The Alternative Investment Management Association (AIMA) filed a response on 30 April to the FCA’s publicising of enforcement investigations proposal, calling it a “radical departure” from the FCA’s current practice.
In February, the FCA proposed an announcement of enforcement investigations, which would include the names of companies and individuals when the case was opened and before a decision was made of any wrongdoing. The decision was met with pushback in the financial services sector, with 16 organisations signing a letter against the proposal.
AIMA’s response to the proposal questioned the need to release names of companies involved in investigations before they were concluded and said the proposed time period of one business day for companies to make an announcement regarding an investigation was “unreasonably short”. It emphasised the reputational harm that could come from naming a company before an official ruling was made.

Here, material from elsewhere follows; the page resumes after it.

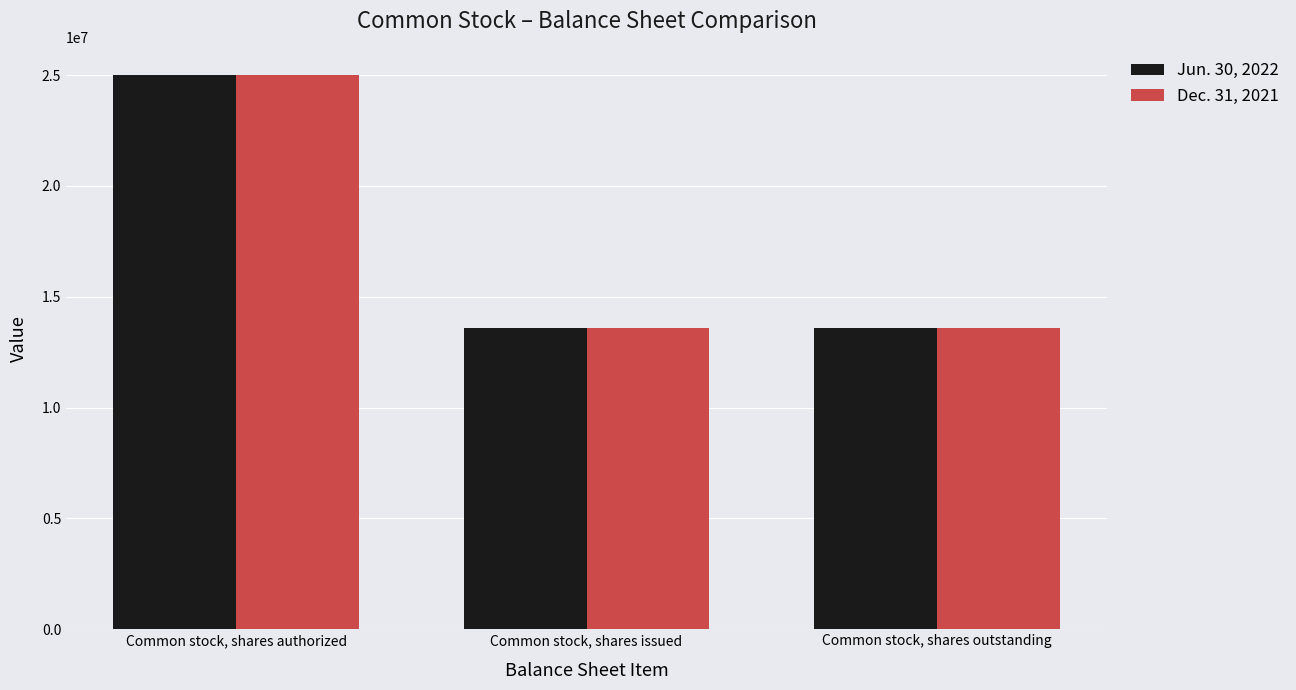

At Common stock, shares outstanding, list the series in order from largest to smallest.

Jun. 30, 2022, Dec. 31, 2021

AIMA CEO Jack Inglis pointed out that nearly two-thirds of the FCA’s enforcement investigations result in no action.
“The FCA already has a well-equipped toolbox to make strong signals to the market about compliance issues without doing the kind of damage to reputations and businesses that the publication of such sensitive information is likely to cause,” Inglis said.
“It claims that this is a transparency exercise, but the amount of discretion it will have under the proposed regime could result in selective and subjective disclosure, which undermines the stated policy objective.”
The FCA proposed the change in a bid to increase transparency with the public on its dealings and said that because of the delay in information with the current system, it reduces the “educational and deterrent effect of our enforcement”.
Amidst the AIMA’s concerns over the possible policy change, it included an unequal suffering for smaller firms, a divergence in the UK from international policies, reputational damage to firms and individuals, and privacy and human rights concerns.